With the demise of the Friends of the College Series, which brought the Triangle many of the world’s great orchestras, there have been increasingly few opportunities to hear a fully-staffed symphony orchestra, and even when they have appeared, the cramped platforms of Duke’s Page Auditorium or UNC’s Memorial Hall have limited the number of players who can be fitted onstage. In recent years, many of the visiting orchestras have been third-tier provincial ensembles no larger than our own string-starved North Carolina Symphony. The Berlin Symphony that appeared at Duke will never be mistaken for the Berlin Philharmonic nor will the St. Petersburg State Symphony, also heard at Duke, ever be taken for the St. Petersburg Philharmonic Orchestra, the post-Soviet Union name of the famous Leningrad Philharmonic that appeared at Duke and in Raleigh decades ago. The full, rich sound of the visiting Warsaw Philharmonic Orchestra, heard in Page Auditorium February 9, came as a complete surprise. Instead of a guest conductor for this part of their tour, we were treated to an ably-directed program under their well-known Music Director, Kazimierz Kord, who has conducted at the Metropolitan Opera and has made a number of recordings. (His recording of Massenet’s Don Quichotte is still the preferred choice of many critics.)
The apt opening work, Barber’s Adagio for Strings (1938), has never sounded so luminous. Despite the events of September 11, Kord led an elegant and straightforward account. Simplicity yielded more eloquence than an artificial overlay would have done.
The only programming concession to the ensemble’s Polish origin was a performance of Chopin’s Piano Concerto No. 1 in E Minor, Op. 11. The accomplished soloist was the Argentine pianist Ingrid Fliter, the 2000 Silver Medal Winner in the XIV Frederic Chopin International Piano Competition in Warsaw. For some reason, locally, the Liszt piano concertos are performed more often than those of Chopin. While none is a masterpiece of orchestration, at least Chopin’s have irresistible charm. Though too few do so, a good conductor can extract some fine detail from the orchestration, and Kord did more with the work than all but one conductor I have heard. Fliter played the piano part beautifully, as a winner ought to do, and melted hearts in the enchanting Romanze movement.

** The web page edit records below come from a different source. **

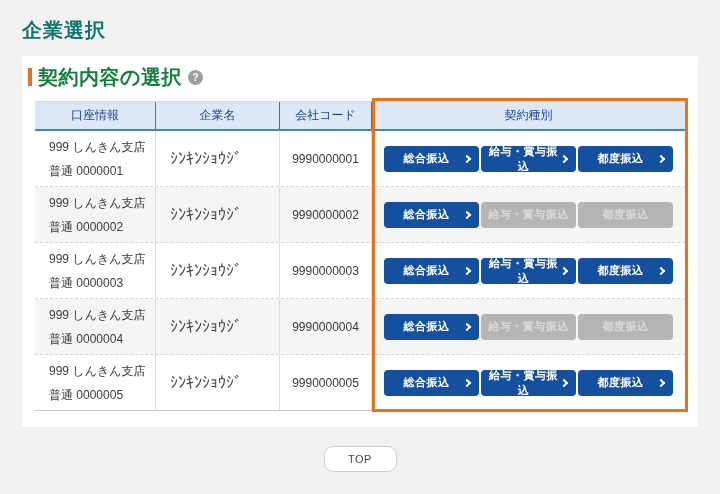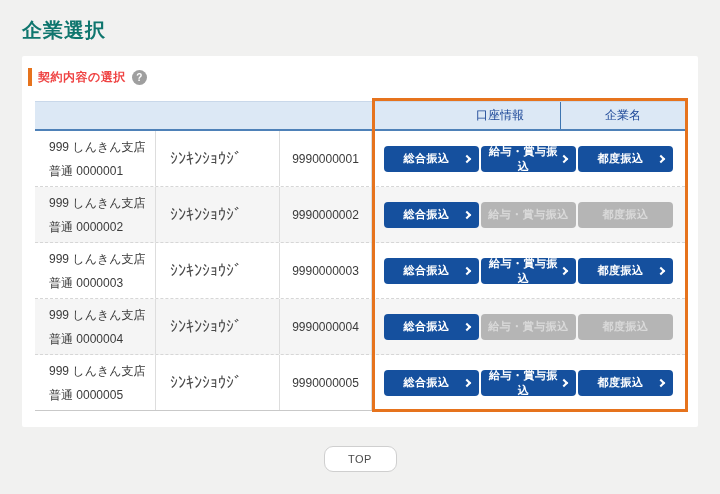"契約内容の選択" .section-title { color: #ef4444 -> #15803d; font-size: 12px -> 20px }
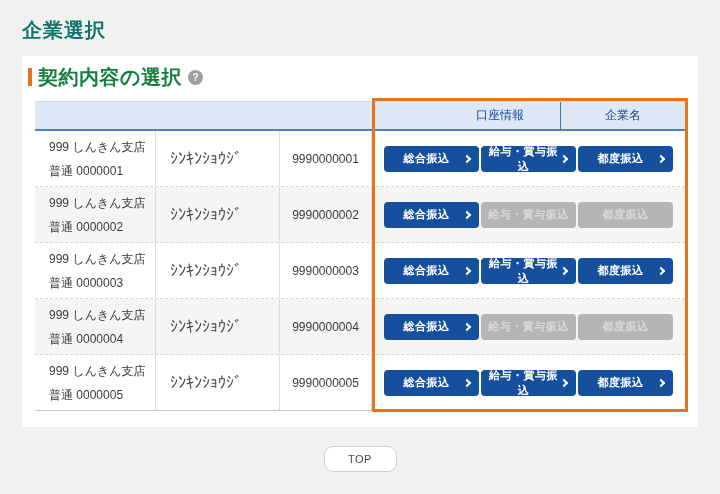"口座情報" .thead { justify-content: flex-end -> none }
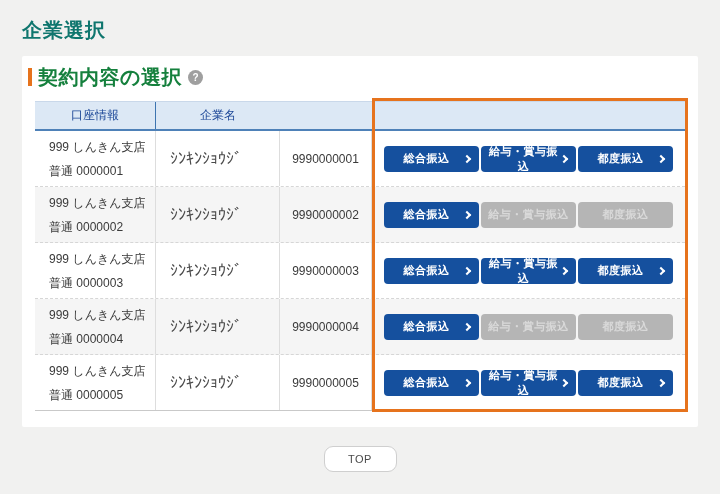"会社コード" div.th { html: none -> <div>会社コード</div> }
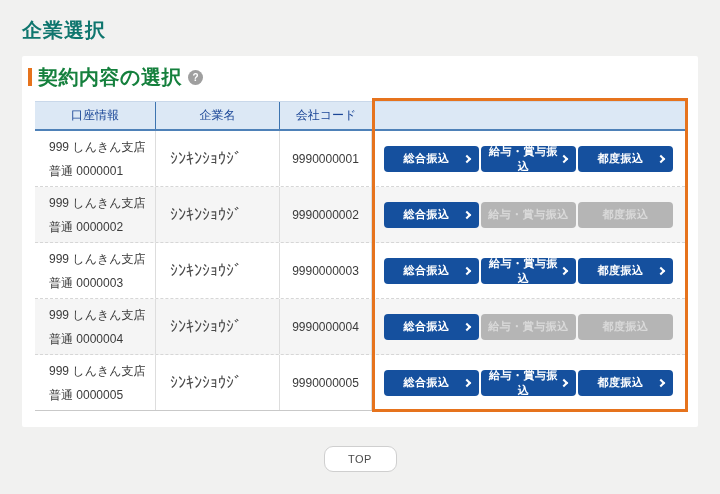"契約種別" div.th { html: none -> <div>契約種別</div> }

Several music-loving friends, critical colleagues and I only half-jokingly believe that someone in our area must be heavily invested in the scores of Beethoven’s Seventh Symphony and Tchaikovsky’s Fifth Symphony since they turn up so often on both local and visiting-orchestra programs. (A colleague and I once endured three performances of the same work in the same season!) I approached the concluding Beethoven performance with muted zeal. Kord led a fine, mainstream interpretation of the chestnut. I have never heard such a string-dominated performance. Part of this may have resulted from having only six separate sections of shell around the perimeter of the orchestra; this allowed much of the woodwind and brass sound to escape into the loft. Too many conductors expend so much energy in the first three movements (and especially in the Scherzo) that the final Allegro con brio comes off as an anticlimax. Kord held the first three in check so the last movement became the culmination that Beethoven surely intended. This joins a William Henry Curry performance with the North Carolina Symphony and a Stuttgart Philharmonic performance led by Jörg Peter Weigle, both in Chapel Hill, as the top interpretations heard in the area in the last decade.
Duke’s artistic administrators ought to add the Warsaw Philharmonic to the short list of successful visiting orchestras such as the Bolshoi Symphony and the Czech Philharmonic Orchestra to be invited back at every opportunity. My only regret was that an all-Polish program wasn’t available. Instead of the fine Barber, it would have been even more delightful to have heard Witold Lutoslawski’s Concerto for Orchestra or his “Venetian Games.” While the Chopin was an apt selection, perhaps next time we could sample concertos or symphonies of Karol Szymanowski. Some works by Krzysztof Penderecki might be bracing, too.
Listening to a concert in Page Auditorium continues to be a Rashomon-like experience. From my orchestra seat just under the edge of the balcony overhang, the orchestra sounded string-heavy and the woodwinds and brass seemed to come from a great distance. According to a friend, those in the mezzanine and balcony heard better-balanced sound although the timpani were more seen than heard. Based on experience, those deep under the balcony probably wondered if they had come down with severe head colds. This hall is long overdue for another major renovation. The stage ought to be widened thirty feet and enlarged enough to accommodate a full-sized symphony orchestra with a full acoustical shell.